Originally developed by Arindham Krishna
GitHub: arindham-codes-cmd
-
This project explores solar energy forecasting using time series models like ARIMA and SARIMA. We analyse generation and weather sensor data from two solar plants, the goal is to predict daily energy output and support smarter grid management, load balancing, and consumer awareness.
-
The dataset includes DC/AC output power readings, ambient and module temperature, irradiation, and cumulative yield, merged and modeled to simulate real-world forecasting scenarios. This project also benchmarks model performance for academic and portfolio purposes, with plans to visualize insights through a Power BI dashboard for business ready storytelling.

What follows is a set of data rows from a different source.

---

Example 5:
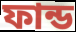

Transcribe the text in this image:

ফান্ড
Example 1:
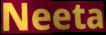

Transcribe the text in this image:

Neeta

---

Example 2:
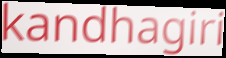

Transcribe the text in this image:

kandhagiri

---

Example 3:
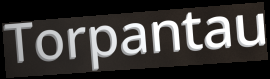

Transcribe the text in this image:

Torpantau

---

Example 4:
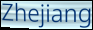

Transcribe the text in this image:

Zhejiang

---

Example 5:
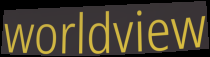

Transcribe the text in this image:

worldview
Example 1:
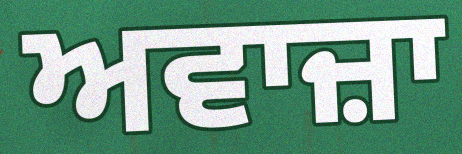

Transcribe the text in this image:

ਅਵਾਜ਼ਾ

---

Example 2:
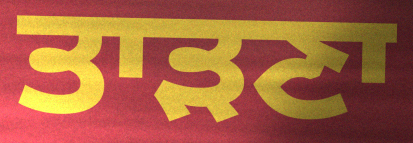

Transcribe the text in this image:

ਤਾੜਣਾ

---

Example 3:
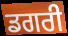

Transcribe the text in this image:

ਡਗਰੀ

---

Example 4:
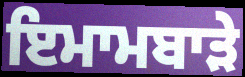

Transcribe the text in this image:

ਇਮਾਮਬਾੜੇ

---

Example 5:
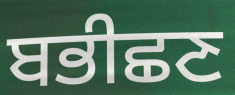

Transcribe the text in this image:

ਬਭੀਛਣ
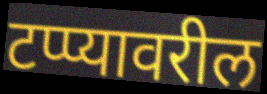
टप्प्यावरील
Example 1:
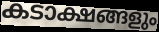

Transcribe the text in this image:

കടാക്ഷങ്ങളും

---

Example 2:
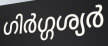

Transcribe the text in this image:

ഗിർഗ്ഗശ്യർ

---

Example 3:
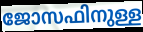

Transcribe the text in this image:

ജോസഫിനുള്ള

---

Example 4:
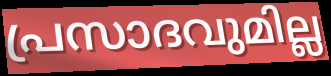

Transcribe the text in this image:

പ്രസാദവുമില്ല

Solar energy production is highly sensitive to weather conditions like cloud cover, temperature, and irradiation, These can cause unpredictable fluctuations in daily output. For solar companies managing multiple plants, this variability makes it difficult to plan grid operations, balance loads, and inform consumers about expected energy availability.
This project simulates a real-world scenario where a solar company operates two plants and wants to:
- Forecast next 7 day energy generation based on weather data
- Compare operational performance between plants
- Benchmark forecasting models for future deployment
By building predictive models and visualizing insights, the project supports better operational planning and showcases data driven decision making for both academic and portfolio purposes.
This project was executed following a structured, five-phase blueprint designed to take raw solar data all the way to a dashboard-ready forecasting solution:
- Imported generation and weather data for both plants
- Cleaned nulls, duplicaes, and outliers
- Converted timestamps and extracted HOUR, DAY, MONTH features
- Merged weather + generation data on timestamp and source key
Outcome: Two clean datasets—plant1_merged.csv and plant2_merged.csv
Investigated how weather variables influence energy generation
Key visualizations included
- IRRADIATION vs DC_POWER correlation Daily Yield trends over time.
- Hourly generation patterns (peak hours)
- Plant-wise generation comparison
- Inverter efficiency: DC to AC conversion
Outcome: Visual insights into solar plant behavior and performance drivers
- Resampled data to daily yield
- Applied seasonal decomposition and stationarity checks
- Built ARIMA and SARIMA models for each plant
- Forecasted next 7 days and compared with regression models
Outcome: Forecast comparison charts and residual analysis
- Developed an interactive dashboard for decision-makers
- Used Python output CSVs for actuals and predictions
- Visuals included forecast trends, plant comparisons, and model metrics
Outcome: Interview-ready dashboard showcasing forecasting logic and insights
- Structured findings into a professional README
Outcome: A complete data-to-dashboard story, ready for portfolio and interviews
The project uses real-world solar energy data collected over 34 days from two solar power plants in India. Each plant provides two datasets:
- Generation Data: Captured at the inverter level, includes DC/AC power, daily yield, and total yield
- Weather Sensor Data: Captured at the plant level, includes ambient temperature, module temperature, and solar irradiation
Raw Data Folder Contains the original CSV files:
- Plant_1_Generation_Data.csv
- Plant_1_Weather_Sensor_Data.csv
- Plant_2_Generation_Data.csv
- Plant_2_Weather_Sensor_Data.csv
Merged Data Folder Cleaned and merged datasets for analysis:
- plant1_merged.csv
- Plant2_merged.csv
Dataset Structure Each file includes timestamped entries with the following key columns:
- DATE_TIME: Timestamp of reading
- PLANT_ID: Unique plant identifier
- SOURCE_KEY: Inverter ID
- DC_POWER, AC_POWER: Power readings , units: KW
- DAILY_YIELD, TOTAL_YIELD: Energy produced , units: KWh
- DATE_TIME: Timestamp of reading
- PLANT_ID: Unique plant identifier
- SOURCE_KEY: Sensor ID
- AMBIENT_TEMPERATURE, MODULE_TEMPERATURE: Temperature readings , units: Degree Celsius
- IRRADIATION: Solar irradiance level, units: KW/m2
These datasets were merged on DATE_TIME to create a unified view of generation and weather conditions for each plant.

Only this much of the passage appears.